** The problem **
Print out all of the data below, keeping it identical to the original.
--- Dataset Enclosed Below ---
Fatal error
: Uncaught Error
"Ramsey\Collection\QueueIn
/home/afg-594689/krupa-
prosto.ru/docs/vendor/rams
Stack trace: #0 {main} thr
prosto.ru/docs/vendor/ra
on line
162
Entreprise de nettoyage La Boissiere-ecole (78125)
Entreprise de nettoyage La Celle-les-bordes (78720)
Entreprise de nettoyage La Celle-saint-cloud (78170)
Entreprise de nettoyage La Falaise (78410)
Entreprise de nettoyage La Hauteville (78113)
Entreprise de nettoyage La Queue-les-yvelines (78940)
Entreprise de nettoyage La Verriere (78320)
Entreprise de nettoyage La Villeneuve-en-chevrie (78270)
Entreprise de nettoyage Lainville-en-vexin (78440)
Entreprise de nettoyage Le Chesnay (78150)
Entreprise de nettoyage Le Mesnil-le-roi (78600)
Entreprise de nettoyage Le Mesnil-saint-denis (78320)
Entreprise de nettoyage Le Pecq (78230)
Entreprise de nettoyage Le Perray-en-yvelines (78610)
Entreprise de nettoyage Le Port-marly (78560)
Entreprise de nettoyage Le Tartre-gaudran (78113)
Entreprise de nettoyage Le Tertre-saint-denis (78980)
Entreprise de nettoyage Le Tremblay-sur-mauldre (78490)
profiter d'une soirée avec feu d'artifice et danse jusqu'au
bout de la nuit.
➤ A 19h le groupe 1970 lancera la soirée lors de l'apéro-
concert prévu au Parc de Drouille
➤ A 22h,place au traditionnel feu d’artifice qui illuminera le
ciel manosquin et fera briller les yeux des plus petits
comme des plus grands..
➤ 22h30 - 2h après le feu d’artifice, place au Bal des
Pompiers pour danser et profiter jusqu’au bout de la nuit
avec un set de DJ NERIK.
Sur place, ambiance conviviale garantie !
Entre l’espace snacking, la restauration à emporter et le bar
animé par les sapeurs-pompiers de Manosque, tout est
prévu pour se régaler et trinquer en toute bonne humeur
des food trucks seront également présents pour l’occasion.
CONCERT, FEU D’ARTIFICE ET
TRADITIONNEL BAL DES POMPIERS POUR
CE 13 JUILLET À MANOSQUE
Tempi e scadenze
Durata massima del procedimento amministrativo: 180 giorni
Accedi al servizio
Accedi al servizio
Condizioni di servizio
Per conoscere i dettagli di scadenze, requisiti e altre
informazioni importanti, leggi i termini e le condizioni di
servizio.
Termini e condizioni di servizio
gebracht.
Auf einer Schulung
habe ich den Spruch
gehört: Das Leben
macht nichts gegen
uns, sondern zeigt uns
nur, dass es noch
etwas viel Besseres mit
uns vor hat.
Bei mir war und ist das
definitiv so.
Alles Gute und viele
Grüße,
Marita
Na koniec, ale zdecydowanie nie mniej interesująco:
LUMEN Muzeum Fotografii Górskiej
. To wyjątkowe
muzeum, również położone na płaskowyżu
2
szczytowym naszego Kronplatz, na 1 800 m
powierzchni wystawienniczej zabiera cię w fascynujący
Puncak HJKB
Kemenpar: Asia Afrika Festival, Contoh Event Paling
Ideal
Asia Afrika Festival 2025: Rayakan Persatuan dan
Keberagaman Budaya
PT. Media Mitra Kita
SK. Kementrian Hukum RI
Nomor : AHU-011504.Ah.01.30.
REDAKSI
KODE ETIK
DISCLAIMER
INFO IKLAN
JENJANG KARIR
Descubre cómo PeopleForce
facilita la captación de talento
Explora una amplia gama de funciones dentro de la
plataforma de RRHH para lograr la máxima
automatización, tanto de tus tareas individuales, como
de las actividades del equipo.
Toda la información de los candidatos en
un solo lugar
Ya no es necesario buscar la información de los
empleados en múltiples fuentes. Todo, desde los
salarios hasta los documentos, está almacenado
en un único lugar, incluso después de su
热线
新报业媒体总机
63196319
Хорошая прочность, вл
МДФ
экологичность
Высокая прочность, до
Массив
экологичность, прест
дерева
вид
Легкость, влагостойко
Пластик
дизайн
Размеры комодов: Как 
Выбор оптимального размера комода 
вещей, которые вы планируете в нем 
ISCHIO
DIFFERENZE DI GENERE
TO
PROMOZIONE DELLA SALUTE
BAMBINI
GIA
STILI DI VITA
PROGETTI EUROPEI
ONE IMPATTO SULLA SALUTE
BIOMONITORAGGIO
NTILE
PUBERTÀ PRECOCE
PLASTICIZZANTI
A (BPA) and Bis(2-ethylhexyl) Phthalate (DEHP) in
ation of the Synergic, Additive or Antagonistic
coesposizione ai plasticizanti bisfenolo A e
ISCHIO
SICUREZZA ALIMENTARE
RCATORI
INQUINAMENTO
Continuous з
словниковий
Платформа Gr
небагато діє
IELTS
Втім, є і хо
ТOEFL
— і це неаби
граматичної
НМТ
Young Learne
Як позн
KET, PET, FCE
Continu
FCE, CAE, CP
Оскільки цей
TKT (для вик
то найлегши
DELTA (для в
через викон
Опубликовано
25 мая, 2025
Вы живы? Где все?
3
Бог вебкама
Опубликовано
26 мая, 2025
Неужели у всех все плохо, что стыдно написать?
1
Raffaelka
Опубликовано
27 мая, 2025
--- End of Enclosed Dataset ---
** Response **
Fatal error
: Uncaught Error
"Ramsey\Collection\QueueIn
/home/afg-594689/krupa-
prosto.ru/docs/vendor/rams
Stack trace: #0 {main} thr
prosto.ru/docs/vendor/ra
on line
162
Entreprise de nettoyage La Boissiere-ecole (78125)
Entreprise de nettoyage La Celle-les-bordes (78720)
Entreprise de nettoyage La Celle-saint-cloud (78170)
Entreprise de nettoyage La Falaise (78410)
Entreprise de nettoyage La Hauteville (78113)
Entreprise de nettoyage La Queue-les-yvelines (78940)
Entreprise de nettoyage La Verriere (78320)
Entreprise de nettoyage La Villeneuve-en-chevrie (78270)
Entreprise de nettoyage Lainville-en-vexin (78440)
Entreprise de nettoyage Le Chesnay (78150)
Entreprise de nettoyage Le Mesnil-le-roi (78600)
Entreprise de nettoyage Le Mesnil-saint-denis (78320)
Entreprise de nettoyage Le Pecq (78230)
Entreprise de nettoyage Le Perray-en-yvelines (78610)
Entreprise de nettoyage Le Port-marly (78560)
Entreprise de nettoyage Le Tartre-gaudran (78113)
Entreprise de nettoyage Le Tertre-saint-denis (78980)
Entreprise de nettoyage Le Tremblay-sur-mauldre (78490)
profiter d'une soirée avec feu d'artifice et danse jusqu'au
bout de la nuit.
➤ A 19h le groupe 1970 lancera la soirée lors de l'apéro-
concert prévu au Parc de Drouille
➤ A 22h,place au traditionnel feu d’artifice qui illuminera le
ciel manosquin et fera briller les yeux des plus petits
comme des plus grands..
➤ 22h30 - 2h après le feu d’artifice, place au Bal des
Pompiers pour danser et profiter jusqu’au bout de la nuit
avec un set de DJ NERIK.
Sur place, ambiance conviviale garantie !
Entre l’espace snacking, la restauration à emporter et le bar
animé par les sapeurs-pompiers de Manosque, tout est
prévu pour se régaler et trinquer en toute bonne humeur
des food trucks seront également présents pour l’occasion.
CONCERT, FEU D’ARTIFICE ET
TRADITIONNEL BAL DES POMPIERS POUR
CE 13 JUILLET À MANOSQUE
Tempi e scadenze
Durata massima del procedimento amministrativo: 180 giorni
Accedi al servizio
Accedi al servizio
Condizioni di servizio
Per conoscere i dettagli di scadenze, requisiti e altre
informazioni importanti, leggi i termini e le condizioni di
servizio.
Termini e condizioni di servizio
gebracht.
Auf einer Schulung
habe ich den Spruch
gehört: Das Leben
macht nichts gegen
uns, sondern zeigt uns
nur, dass es noch
etwas viel Besseres mit
uns vor hat.
Bei mir war und ist das
definitiv so.
Alles Gute und viele
Grüße,
Marita
Na koniec, ale zdecydowanie nie mniej interesująco:
LUMEN Muzeum Fotografii Górskiej
. To wyjątkowe
muzeum, również położone na płaskowyżu
2
szczytowym naszego Kronplatz, na 1 800 m
powierzchni wystawienniczej zabiera cię w fascynujący
Puncak HJKB
Kemenpar: Asia Afrika Festival, Contoh Event Paling
Ideal
Asia Afrika Festival 2025: Rayakan Persatuan dan
Keberagaman Budaya
PT. Media Mitra Kita
SK. Kementrian Hukum RI
Nomor : AHU-011504.Ah.01.30.
REDAKSI
KODE ETIK
DISCLAIMER
INFO IKLAN
JENJANG KARIR
Descubre cómo PeopleForce
facilita la captación de talento
Explora una amplia gama de funciones dentro de la
plataforma de RRHH para lograr la máxima
automatización, tanto de tus tareas individuales, como
de las actividades del equipo.
Toda la información de los candidatos en
un solo lugar
Ya no es necesario buscar la información de los
empleados en múltiples fuentes. Todo, desde los
salarios hasta los documentos, está almacenado
en un único lugar, incluso después de su
热线
新报业媒体总机
63196319
Хорошая прочность, вл
МДФ
экологичность
Высокая прочность, до
Массив
экологичность, прест
дерева
вид
Легкость, влагостойко
Пластик
дизайн
Размеры комодов: Как 
Выбор оптимального размера комода 
вещей, которые вы планируете в нем 
ISCHIO
DIFFERENZE DI GENERE
TO
PROMOZIONE DELLA SALUTE
BAMBINI
GIA
STILI DI VITA
PROGETTI EUROPEI
ONE IMPATTO SULLA SALUTE
BIOMONITORAGGIO
NTILE
PUBERTÀ PRECOCE
PLASTICIZZANTI
A (BPA) and Bis(2-ethylhexyl) Phthalate (DEHP) in
ation of the Synergic, Additive or Antagonistic
coesposizione ai plasticizanti bisfenolo A e
ISCHIO
SICUREZZA ALIMENTARE
RCATORI
INQUINAMENTO
Continuous з
словниковий
Платформа Gr
небагато діє
IELTS
Втім, є і хо
ТOEFL
— і це неаби
граматичної
НМТ
Young Learne
Як позн
KET, PET, FCE
Continu
FCE, CAE, CP
Оскільки цей
TKT (для вик
то найлегши
DELTA (для в
через викон
Опубликовано
25 мая, 2025
Вы живы? Где все?
3
Бог вебкама
Опубликовано
26 мая, 2025
Неужели у всех все плохо, что стыдно написать?
1
Raffaelka
Опубликовано
27 мая, 2025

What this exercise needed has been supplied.